I have an array int [] nums = {5, 1, 6, 10, 4, 7, 3, 9, 2}

I want to find the distance between the smallest and largest number in that array in O(n^2) time. It needs to be O(n^2) time as per the requirements of the assignment. To do this, I am writing a method called quadratic. So far I have come up with the code below.

public static int quadratic(int[] nums) {

    int max = nums[0];
    int min = nums[0];

    for (int i = 0; i < nums.length; i++) {
        for (int j = 0; j < nums.length; j++) {

            if (nums[i] > nums[j])
                max = nums[i];
            else if (nums[i] < nums[j])
                min = nums[i];  
            }
        }

    int maxDifference = max - min;
    return maxDifference; 
}

The problem is, when I run that method with array mentioned above, I get a max difference of 0. I expect 9, since the largest number is 10, and the smallest is 1. 10 - 1 = 9.

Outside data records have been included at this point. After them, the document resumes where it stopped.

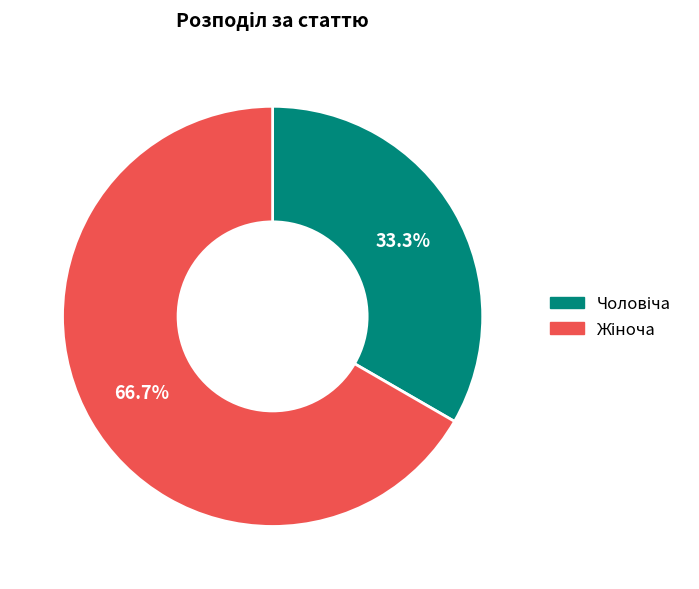

Does any single category account for the majority?

Yes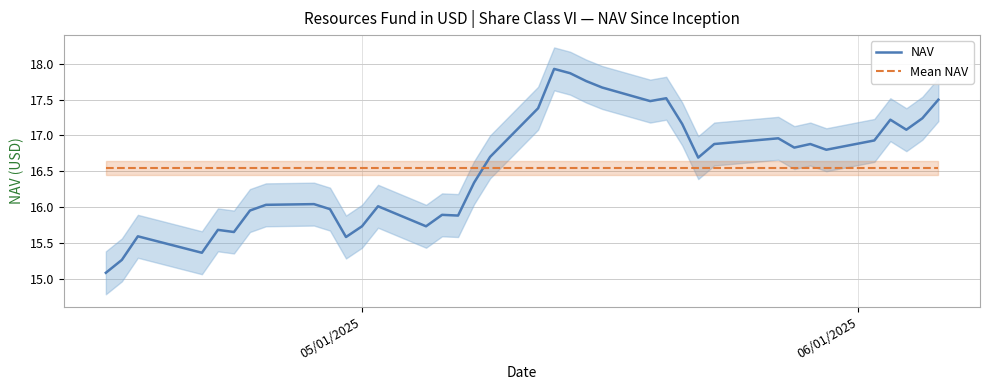

What is the value of the Mean NAV point at the 32nd from the left?

16.5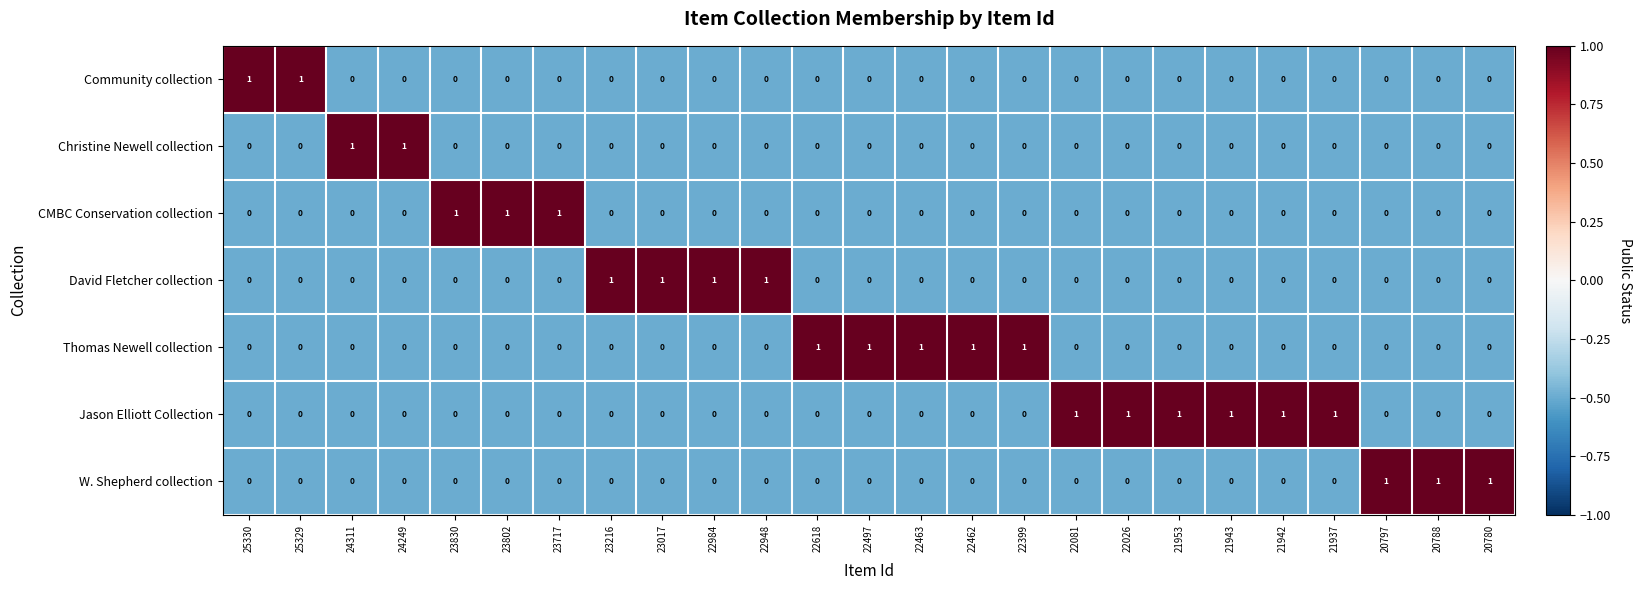

How many Community collection values are between 0 and 1?

25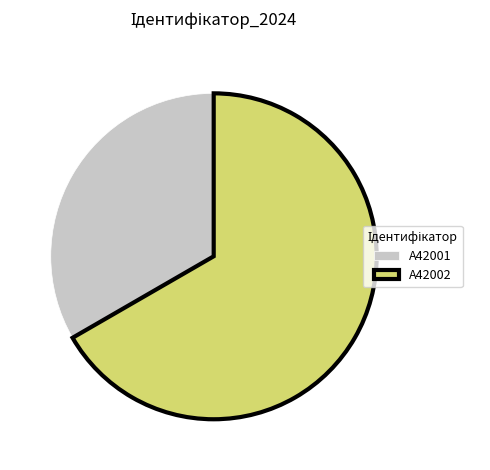

How many segments does this pie chart have?

2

My question is, can someone show me how I can change my code so that it properly computes the max distance between the smallest and largest numbers?

You're overwriting the max and mins.

if (nums[i] > nums[j])
    max = nums[i];
else if (nums[i] < nums[j])
    min = nums[i];  
}

You need to compare the current number with the max/min that is set already. Instead you're comparing the current number with another number, and then overwriting max/min if the condition is true. In this example, at one point 10 was the max, but then you later checked if(9>2), which is true, so you changed max = 10 to max = 9.

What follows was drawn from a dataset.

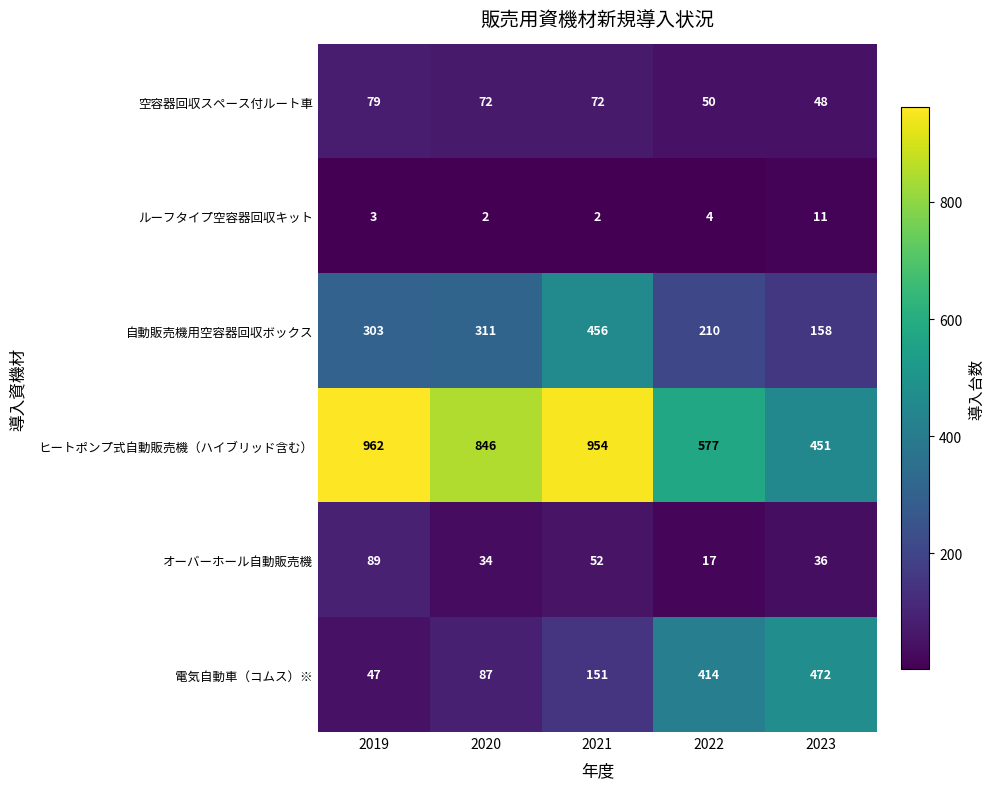

Which series has the widest spread of values?

ヒートポンプ式自動販売機（ハイブリッド含む）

Here it is in O(n^2) time, with the outer loop being completely useless.

public static int quadratic(int[] nums) {

    int max = Integer.MIN_VALUE;
    int min = Integer.MAX_VALUE;

    for (int i = 0; i < nums.length; i++) {
        for (int j = 0; j < nums.length; j++) {

            if (nums[j] > max)
                max = nums[j];
            if (nums[j] < min)
                min = nums[j];  
            }
        }
    System.out.println(max + " " + min);
    int maxDifference = max - min;
    return maxDifference; 
}

For numbers (as opposed to points on a plane) You can do that in linear time. Find maximum, find minimum, then subtract. So, no nested loops required.